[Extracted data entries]
══════════
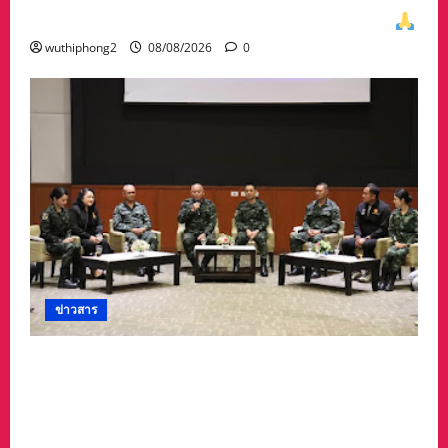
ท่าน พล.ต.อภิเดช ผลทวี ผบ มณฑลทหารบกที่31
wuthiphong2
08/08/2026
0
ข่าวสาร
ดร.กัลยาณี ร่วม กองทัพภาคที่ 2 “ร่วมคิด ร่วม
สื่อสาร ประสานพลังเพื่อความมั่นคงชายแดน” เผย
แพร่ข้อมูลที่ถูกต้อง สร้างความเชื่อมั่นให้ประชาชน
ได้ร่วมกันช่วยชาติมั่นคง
══════════
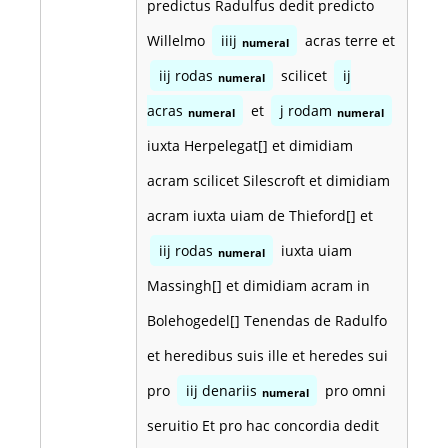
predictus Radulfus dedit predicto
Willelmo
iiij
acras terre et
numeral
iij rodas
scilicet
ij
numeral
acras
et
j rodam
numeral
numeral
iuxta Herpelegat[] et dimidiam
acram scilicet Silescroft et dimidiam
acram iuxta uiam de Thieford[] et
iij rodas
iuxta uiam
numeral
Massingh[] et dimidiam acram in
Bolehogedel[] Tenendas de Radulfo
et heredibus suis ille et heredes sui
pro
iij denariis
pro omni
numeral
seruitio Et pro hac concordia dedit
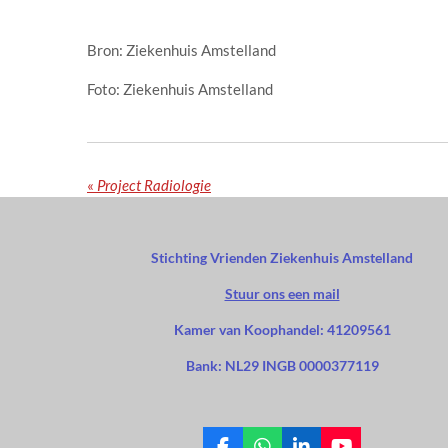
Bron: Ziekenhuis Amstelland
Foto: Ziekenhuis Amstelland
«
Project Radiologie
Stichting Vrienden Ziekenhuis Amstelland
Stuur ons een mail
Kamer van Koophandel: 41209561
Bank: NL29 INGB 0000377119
══════════
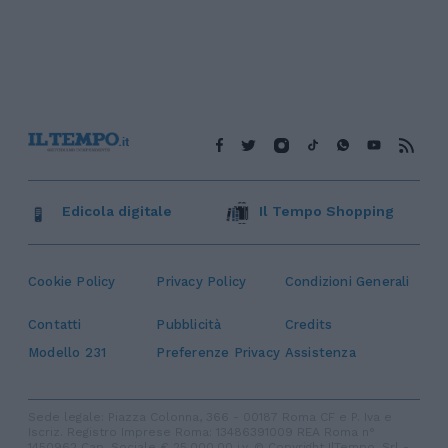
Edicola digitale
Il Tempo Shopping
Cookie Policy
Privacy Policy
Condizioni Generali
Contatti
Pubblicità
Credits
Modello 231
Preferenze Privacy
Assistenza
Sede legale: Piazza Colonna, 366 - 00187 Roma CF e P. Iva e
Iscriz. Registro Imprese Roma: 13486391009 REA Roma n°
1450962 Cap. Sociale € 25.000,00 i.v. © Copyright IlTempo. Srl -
══════════
▸ WORK ITEM
Arrange the entries from the line containing "ท่าน พล.ต.อภิเดช ผลทวี ผบ มณฑลทหารบกที่31" through the line containing "ได้ร่วมกันช่วยชาติมั่นคง" as a Markdown table with a Row column holding a running number and a Text column holding the line itself. Leave out any blank lines.

▸ SOLUTION
| Row | Text |
|---|---|
| 1 | ท่าน พล.ต.อภิเดช ผลทวี ผบ มณฑลทหารบกที่31 |
| 2 | wuthiphong2 |
| 3 | 08/08/2026 |
| 4 | 0 |
| 5 | ข่าวสาร |
| 6 | ดร.กัลยาณี ร่วม กองทัพภาคที่ 2 “ร่วมคิด ร่วม |
| 7 | สื่อสาร ประสานพลังเพื่อความมั่นคงชายแดน” เผย |
| 8 | แพร่ข้อมูลที่ถูกต้อง สร้างความเชื่อมั่นให้ประชาชน |
| 9 | ได้ร่วมกันช่วยชาติมั่นคง |